Are you over your ex?

You don’t want to be that person, who is on a dinner date (a virtual one for now) bringing your ex into the conversation way too many times. Or maybe you catch yourself swiping on online dating apps and thinking that no one is ever going to be as great as your ex.

Heal that wound first. It’s OK if you have a little scar left. That’s all the relationship wisdom you’re bringing to your next relationship. Just make sure it’s not an open wound. Heal first.

Are you available?

You say you want to meet this great person. But are you willing to invest the necessary attention into that relationship?

I’ve got a cactus. Had it for the last year. Might have watered it six times during this whole time. As you can guess that cactus looks quite sad. It hasn’t bloomed.

If you want Eden Garden kind of relationship, you can’t treat it like a sad cactus. You’ll have to put some energy, time, and lots of effort to maintain it.

Are you willing to be vulnerable?

You are rather confident, well accomplished and you have all these great things going on in your life.
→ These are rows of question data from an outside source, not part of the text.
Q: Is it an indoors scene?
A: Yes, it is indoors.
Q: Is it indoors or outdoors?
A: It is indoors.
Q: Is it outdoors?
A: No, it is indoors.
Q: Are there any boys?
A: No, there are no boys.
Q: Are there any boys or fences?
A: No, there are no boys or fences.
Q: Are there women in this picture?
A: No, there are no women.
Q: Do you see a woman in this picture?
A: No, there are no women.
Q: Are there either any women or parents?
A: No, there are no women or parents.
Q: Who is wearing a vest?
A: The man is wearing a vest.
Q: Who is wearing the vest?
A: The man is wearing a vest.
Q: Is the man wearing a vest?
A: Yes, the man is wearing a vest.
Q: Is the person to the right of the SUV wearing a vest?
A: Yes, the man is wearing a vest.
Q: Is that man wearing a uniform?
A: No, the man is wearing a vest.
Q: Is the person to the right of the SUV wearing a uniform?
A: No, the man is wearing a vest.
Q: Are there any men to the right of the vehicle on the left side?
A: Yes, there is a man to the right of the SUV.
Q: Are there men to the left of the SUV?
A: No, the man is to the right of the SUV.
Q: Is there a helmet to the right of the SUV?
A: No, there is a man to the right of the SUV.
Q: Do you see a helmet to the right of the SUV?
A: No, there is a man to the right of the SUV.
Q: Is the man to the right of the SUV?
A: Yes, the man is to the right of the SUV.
Are you willing to open that place in your heart and let your lover in?

This might be ugly and painful. You may need to show that you’re far from being perfect. And that you’ve got sides of you that you’re not that keen on.

Of course, you can always lose yourself in the online dating scroll and form relationships that are just on the surface or do not involve any soul searching. However, your ability to open up is what you really need to create something truly magical.
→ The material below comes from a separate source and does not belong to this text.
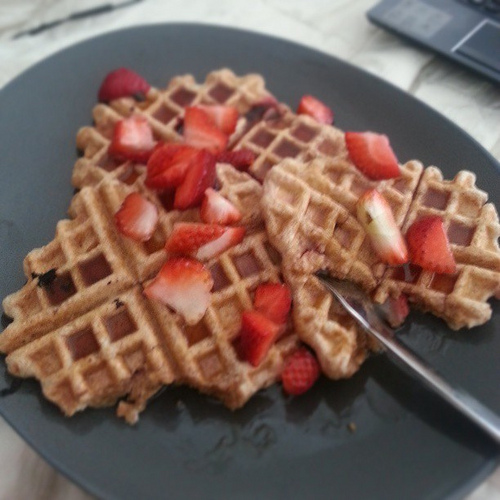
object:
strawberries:
[163, 218, 245, 266]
Do you see men in a positive way?

Finish this sentence. All men are_____
What’s the first thing that pops into your head?
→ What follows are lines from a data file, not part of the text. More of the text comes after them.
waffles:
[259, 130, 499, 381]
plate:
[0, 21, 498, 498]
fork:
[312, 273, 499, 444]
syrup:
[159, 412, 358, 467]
All men are cheaters, they only want to use me because of my body. Men never respect me. I can only be with someone that I have to mother.

I’m convinced that we attract what we believe in. Very often what is around you is a reflection of what you invite in your life with your thoughts and your actions.

If you think that all men are cheaters, then guess what? You will attract a man who is very likely going to cheat on you. Or you will end up sabotaging that relationship. Audit your beliefs before you jump into dating.

Do you see yourself in a positive way?

The stories that you tell yourself about your body, your looks, your place in this world are extremely important. These stories very often have an impact on the kind of person that you attract.

If you see yourself in this light where you think that you are not good enough and you’re not worthy of a person who shows up in the way that you want, that treats you with respect and love. Then guess what?

You are only going to attract an unavailable man. A man who might be a narcissist, maybe someone who is emotionally abusive, someone that plays hide and seek.

I used to think this is all that I deserve. I was chasing unavailable men for a decade. With the work I do today I want to make sure that you do not make the same mistakes that I did when dating and looking for love.